Пестрые истории | страница 74
Ее примеру последовали и другие; разоблачительные статьи множились, и страсти вокруг имени Калиостро стали понемногу остывать.
Следовало подумать о другой сфере. И Магистр подумал о Риме, там не было даже филиала материнской ложи Лиона. Да и Лоренца все чаще стала ныть: ей хотелось навестить родных. И подались они в Вечный город.
Большего дурака свалять он не мог. В папской столице, на глазах у католического клира, он хотел дурачить людей египетскими фокусами-покусами.
Инквизиция обвинила его в ереси, и 27 ноября 1789 года он был арестован и посажен в крепость Ангелов.

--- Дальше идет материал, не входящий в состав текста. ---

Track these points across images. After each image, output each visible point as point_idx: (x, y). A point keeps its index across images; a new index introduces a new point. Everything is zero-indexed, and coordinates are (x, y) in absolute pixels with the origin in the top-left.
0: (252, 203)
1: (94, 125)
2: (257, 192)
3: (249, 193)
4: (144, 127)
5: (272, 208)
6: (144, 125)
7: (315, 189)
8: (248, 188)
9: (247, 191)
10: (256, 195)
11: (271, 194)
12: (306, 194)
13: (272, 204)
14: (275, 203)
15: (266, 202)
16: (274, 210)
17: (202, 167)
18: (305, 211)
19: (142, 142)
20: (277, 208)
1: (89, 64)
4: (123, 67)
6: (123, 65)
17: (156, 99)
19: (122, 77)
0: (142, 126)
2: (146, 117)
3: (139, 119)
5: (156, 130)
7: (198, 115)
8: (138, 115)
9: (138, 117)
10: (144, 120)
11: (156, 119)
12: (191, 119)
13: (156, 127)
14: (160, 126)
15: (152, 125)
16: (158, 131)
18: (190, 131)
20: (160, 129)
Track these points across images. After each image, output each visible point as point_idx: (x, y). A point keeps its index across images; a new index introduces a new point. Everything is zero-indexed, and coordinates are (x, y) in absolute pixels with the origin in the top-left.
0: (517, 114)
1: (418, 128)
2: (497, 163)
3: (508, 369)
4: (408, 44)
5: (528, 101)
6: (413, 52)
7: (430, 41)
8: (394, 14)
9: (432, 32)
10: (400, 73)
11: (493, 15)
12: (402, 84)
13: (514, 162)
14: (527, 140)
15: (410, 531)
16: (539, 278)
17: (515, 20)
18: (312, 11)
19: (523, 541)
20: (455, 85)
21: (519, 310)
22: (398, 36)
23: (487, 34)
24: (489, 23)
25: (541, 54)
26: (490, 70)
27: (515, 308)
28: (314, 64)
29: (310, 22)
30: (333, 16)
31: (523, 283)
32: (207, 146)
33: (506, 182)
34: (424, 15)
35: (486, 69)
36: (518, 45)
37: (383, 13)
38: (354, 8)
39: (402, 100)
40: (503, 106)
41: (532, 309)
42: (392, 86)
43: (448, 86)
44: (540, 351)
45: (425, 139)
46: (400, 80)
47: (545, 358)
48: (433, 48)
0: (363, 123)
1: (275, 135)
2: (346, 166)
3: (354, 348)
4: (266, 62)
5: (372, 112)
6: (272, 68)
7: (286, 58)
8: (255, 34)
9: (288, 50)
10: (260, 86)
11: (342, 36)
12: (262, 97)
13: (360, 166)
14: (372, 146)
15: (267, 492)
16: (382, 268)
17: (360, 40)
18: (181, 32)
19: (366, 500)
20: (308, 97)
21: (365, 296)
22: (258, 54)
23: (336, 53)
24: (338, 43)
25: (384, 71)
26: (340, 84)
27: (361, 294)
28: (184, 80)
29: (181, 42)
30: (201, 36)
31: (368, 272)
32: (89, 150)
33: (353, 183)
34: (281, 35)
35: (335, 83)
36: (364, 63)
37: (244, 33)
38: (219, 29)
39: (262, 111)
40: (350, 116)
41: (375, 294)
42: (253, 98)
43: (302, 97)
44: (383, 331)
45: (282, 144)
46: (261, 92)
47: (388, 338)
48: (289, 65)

На суде все события мошеннической жизни Джузеппе Бальзамо прошли перед судьями. Он не отрицал, только в эпизоде с голубями стоял на своем: не было в этом никакого обмана. Приговор был строгий — смерть. Потом папа Пий VI помиловал его, заменив казнь пожизненным заключением.
Лоренцу тоже пожизненно заключили в монастырь. Больше о ней ничего не известно.

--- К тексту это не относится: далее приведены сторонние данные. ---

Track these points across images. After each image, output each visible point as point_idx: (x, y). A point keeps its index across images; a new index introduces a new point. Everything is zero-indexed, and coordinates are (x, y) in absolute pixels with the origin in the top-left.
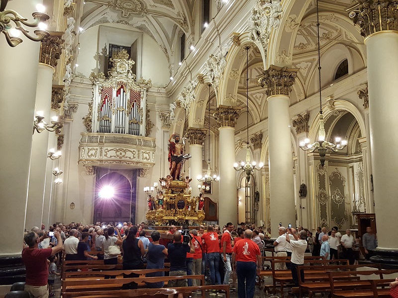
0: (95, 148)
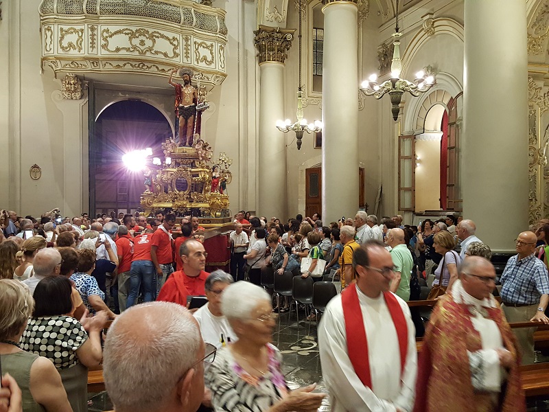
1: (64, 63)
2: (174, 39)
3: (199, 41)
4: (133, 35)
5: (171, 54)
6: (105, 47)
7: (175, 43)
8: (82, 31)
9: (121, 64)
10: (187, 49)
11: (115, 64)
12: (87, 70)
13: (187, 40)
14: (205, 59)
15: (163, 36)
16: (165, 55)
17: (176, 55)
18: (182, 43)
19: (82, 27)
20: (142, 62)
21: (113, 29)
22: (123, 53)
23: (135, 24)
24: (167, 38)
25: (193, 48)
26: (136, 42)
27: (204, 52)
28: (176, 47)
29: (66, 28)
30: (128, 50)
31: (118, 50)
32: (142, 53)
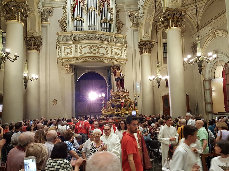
0: (70, 46)
1: (65, 60)
2: (107, 48)
3: (116, 48)
4: (91, 48)
5: (105, 54)
6: (80, 53)
7: (107, 49)
8: (72, 47)
9: (87, 59)
10: (112, 51)
11: (84, 59)
12: (74, 62)
13: (111, 48)
14: (119, 54)
15: (102, 47)
16: (103, 54)
17: (108, 54)
18: (110, 49)
19: (72, 46)
20: (95, 57)
21: (83, 46)
22: (87, 55)
23: (91, 43)
24: (104, 48)
25: (114, 51)
26: (92, 50)
27: (118, 52)
28: (107, 51)
29: (66, 47)
30: (89, 53)
31: (85, 53)
32: (95, 54)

Последней была весть, просочившаяся из-за стен крепости Ангелов, что ее узник хотел было задушить своего исповедника и в его одежде бежать. Однако это оказалось выдумкой.
Позднее его перевели в крепость Сан Леоне возле Урбино, там 26 августа 1795 года он и скончался.
Три великих авантюриста было в XVIII веке: Казанова, граф Сен-Жермен и Калиостро. Из всех троих этот был самого низкого пошиба, но у него был самый большой успех.
Граф Сен-Жермен
Граф Сен-Жермен[20] не был шарлатаном. Он никого не обманывал, никому не причинял вреда. Среди авантюристов XVIII века он занимает особое место, потому что его фигура окутана сразу двумя тайнами: тайной его происхождения — она так навеки и осталась сокрытой туманом, тайной также остался источник его богатства.
Графские титулы проходимцев в то время не воспринимались серьезно. Когда Казанову в полиции попробовали спросить, по какому праву он носит звание «рыцарь Seingalt» — «записного рыцаря», он вполне нахально ответил: «По праву неграмотности». О юных годах нашего героя вообще ничего неизвестно. Одно верно: он получил превосходное воспитание. Помимо обаятельных, элегантных манер, его познания и образованность сделали его любимцем при великокняжеских дворах Европы, особенно в Париже. Он говорил на немецком, французском, английском, русском и итальянском языках; мастерски играл на скрипке; был сведущ, естественно, в алхимии и прочих сокровенных науках, что в те времена служило своеобразным пропуском в аристократические салоны.